**WHAT THE EXERCISE ASKS:**
Locate the line that contains "left elbow: (393, 286, 23)" in the entries below, then repeat it and every following line through the line that contains "left hip: (421, 285, 0)", exactly, and no others.

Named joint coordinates
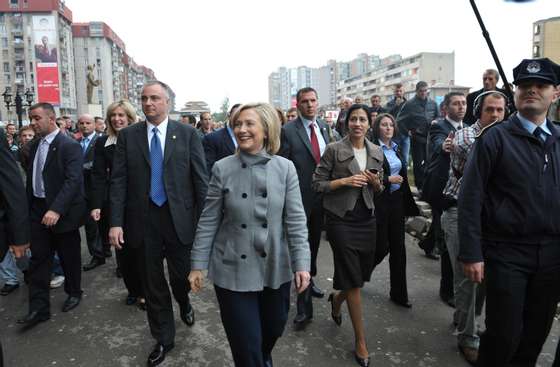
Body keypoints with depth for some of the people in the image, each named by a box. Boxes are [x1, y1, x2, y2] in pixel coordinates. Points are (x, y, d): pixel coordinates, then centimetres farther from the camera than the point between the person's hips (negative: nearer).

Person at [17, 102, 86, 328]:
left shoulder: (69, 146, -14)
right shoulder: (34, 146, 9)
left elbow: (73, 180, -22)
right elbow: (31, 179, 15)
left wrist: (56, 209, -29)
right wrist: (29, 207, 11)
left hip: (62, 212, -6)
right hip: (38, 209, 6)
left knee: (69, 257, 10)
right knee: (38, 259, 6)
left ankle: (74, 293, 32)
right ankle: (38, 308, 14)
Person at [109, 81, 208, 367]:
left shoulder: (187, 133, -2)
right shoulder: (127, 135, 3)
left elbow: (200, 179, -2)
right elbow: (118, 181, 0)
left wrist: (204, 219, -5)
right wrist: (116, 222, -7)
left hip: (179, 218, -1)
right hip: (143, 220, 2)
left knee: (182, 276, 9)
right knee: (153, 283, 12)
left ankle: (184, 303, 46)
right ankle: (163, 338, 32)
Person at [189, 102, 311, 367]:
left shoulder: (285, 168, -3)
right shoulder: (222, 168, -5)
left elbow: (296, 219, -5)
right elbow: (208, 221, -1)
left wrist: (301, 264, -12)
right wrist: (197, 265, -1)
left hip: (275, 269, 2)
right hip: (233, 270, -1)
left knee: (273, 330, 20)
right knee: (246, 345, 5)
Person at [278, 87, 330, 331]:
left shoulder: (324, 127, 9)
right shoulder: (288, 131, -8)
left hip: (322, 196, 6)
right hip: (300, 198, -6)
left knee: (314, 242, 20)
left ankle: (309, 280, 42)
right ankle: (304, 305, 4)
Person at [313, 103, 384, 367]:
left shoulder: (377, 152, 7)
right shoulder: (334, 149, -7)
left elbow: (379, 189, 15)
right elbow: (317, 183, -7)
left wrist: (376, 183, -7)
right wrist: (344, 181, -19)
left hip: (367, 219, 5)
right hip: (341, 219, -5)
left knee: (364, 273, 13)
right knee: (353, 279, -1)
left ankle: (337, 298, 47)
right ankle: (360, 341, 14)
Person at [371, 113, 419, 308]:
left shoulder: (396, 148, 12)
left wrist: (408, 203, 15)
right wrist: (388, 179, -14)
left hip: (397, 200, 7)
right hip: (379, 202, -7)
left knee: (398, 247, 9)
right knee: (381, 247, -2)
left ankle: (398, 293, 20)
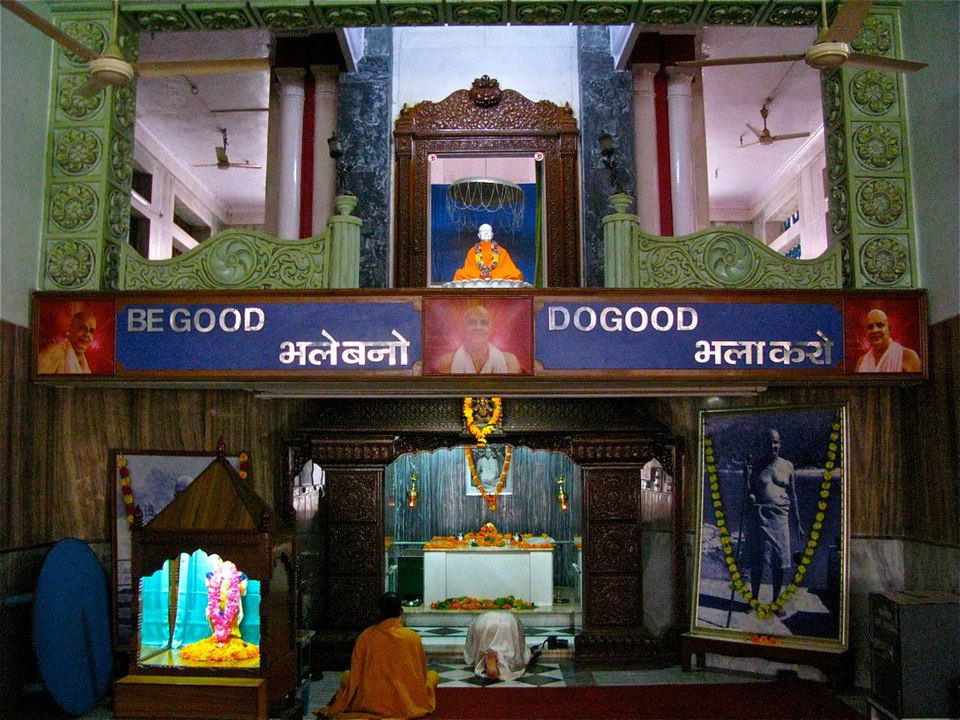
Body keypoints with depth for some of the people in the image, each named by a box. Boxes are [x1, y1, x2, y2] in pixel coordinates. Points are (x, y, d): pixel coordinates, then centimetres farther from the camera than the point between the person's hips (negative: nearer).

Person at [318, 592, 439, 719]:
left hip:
---
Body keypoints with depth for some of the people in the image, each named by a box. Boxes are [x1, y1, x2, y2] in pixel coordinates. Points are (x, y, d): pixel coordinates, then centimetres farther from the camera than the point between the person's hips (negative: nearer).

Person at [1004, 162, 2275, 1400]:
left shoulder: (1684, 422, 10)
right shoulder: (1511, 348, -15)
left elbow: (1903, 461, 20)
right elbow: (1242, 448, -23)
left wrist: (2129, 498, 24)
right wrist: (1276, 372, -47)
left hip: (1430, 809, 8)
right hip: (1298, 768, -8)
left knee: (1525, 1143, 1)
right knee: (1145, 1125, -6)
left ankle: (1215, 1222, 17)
---
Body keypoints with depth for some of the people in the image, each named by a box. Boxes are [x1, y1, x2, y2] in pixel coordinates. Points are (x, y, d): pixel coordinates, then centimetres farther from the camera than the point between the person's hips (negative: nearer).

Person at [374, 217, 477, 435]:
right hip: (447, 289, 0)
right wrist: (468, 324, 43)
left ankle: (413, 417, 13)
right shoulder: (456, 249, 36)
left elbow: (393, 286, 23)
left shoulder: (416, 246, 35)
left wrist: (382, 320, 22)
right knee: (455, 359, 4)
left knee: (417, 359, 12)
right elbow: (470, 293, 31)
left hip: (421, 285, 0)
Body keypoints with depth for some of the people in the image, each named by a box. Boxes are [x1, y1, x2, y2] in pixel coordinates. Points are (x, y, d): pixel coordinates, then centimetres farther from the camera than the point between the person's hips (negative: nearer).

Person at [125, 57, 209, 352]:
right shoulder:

**ANSWER TO THIS EXERCISE:**
left elbow: (393, 286, 23)
left shoulder: (416, 246, 35)
left wrist: (382, 320, 22)
right knee: (455, 359, 4)
left knee: (417, 359, 12)
right elbow: (470, 293, 31)
left hip: (421, 285, 0)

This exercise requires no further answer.